Darger wondered if that meant that she was under specific instructions to not answer questions about anything else.
“And again, if you could leave out anything regarding the passing of Puck and the others? The loss of three of our members is going to hit the family hard, and I’d like to be the one to deliver the news.”
Always the need for control, Darger thought. She imagined Curtis hurrying back to his office to start composing whatever sermon or eulogy he’d deliver to his “family.” Then she felt a little guilty. Surely even charismatic cult leaders felt
grief.
“We’ll try not to mention it,” she said.
“Thank you.” He reached for something in one of his pockets and handed Darger a business card. “And in case we don’t speak again before you leave, here’s a card with an email and phone number where I can be reached, should you have any further questions.”

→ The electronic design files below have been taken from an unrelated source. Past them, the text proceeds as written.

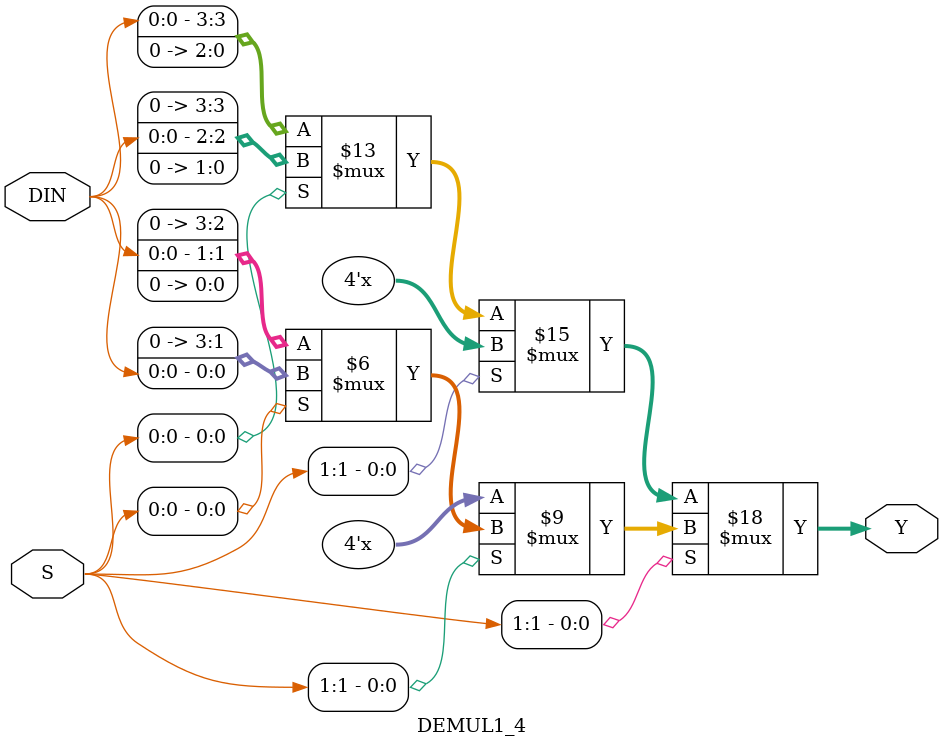
<source format=v>
module DEMUL1_4(DIN, S, Y);
    input DIN;
    input [1:0] S;
    output [3:0] Y;

    reg [3:0] Y;

    always @(DIN or S)
        if (S[1] == 1'b0)
            if (S[0] == 1'b0)
                Y = {DIN, 3'b000};
            else
                Y = {1'b0, DIN, 2'b00};
        else
            if (S[0] == 1'b0)
                Y = {2'b00, DIN, 1'b0};
            else
                Y = {3'b000, DIN};
endmodule
</source>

“We appreciate that,” Darger said, making a show of passing the card off to Loshak, who tucked it in his jacket with a smirk only she saw.
“I can’t say it’s been a pleasure, given the news,” Curtis said, shaking each of their hands. “But I do hope we meet again.”
He said that last part as he stared into Darger’s eyes, and she couldn’t break the eye contact fast enough. She waited until he’d left the greenhouse before she allowed herself to fully relax.
“This might be our chance to inquire about the soil details,” Loshak said, keeping his voice low. “But we’ll have to tread lightly.”
Darger nodded but couldn’t say anything because Sandy was approaching.
She took off a pair of work gloves and shoved them down into one of the back pockets of her shorts.
“I’d offer to shake your hand, but I’ve been up to my elbows in compost all morning,” she said. “I’m sparing you, trust me.”
They introduced themselves, and then Darger dove in.
“Curtis told us you could tell us about Worm.”
“Ah yes. Worm was my jack of all trades.” Sandy winced. “I expect Curtis probably told you about the drugs? A shame about that. We first hooked up with Worm because we needed someone to operate a backhoe when we were putting in some irrigation lines. Hired him for that job, and it turned out he was a fairly handy guy in a lot of ways.”
“Did you know his real name?”
“Nope. Sorry.” Sandy crossed her arms. “He’s kind of a squirrelly guy, actually. Maybe that shoulda been his name instead. Squirrel.”
She let out a chuckle that sounded forced to Darger’s ears.
“What about where he was from?”
“Afraid I don’t know that either,” Sandy said with a shrug. “All told, Worm was only really around for eight months or so. I wish I could tell you more, but Curtis was pretty clear about cutting ties with him after the whole debacle.”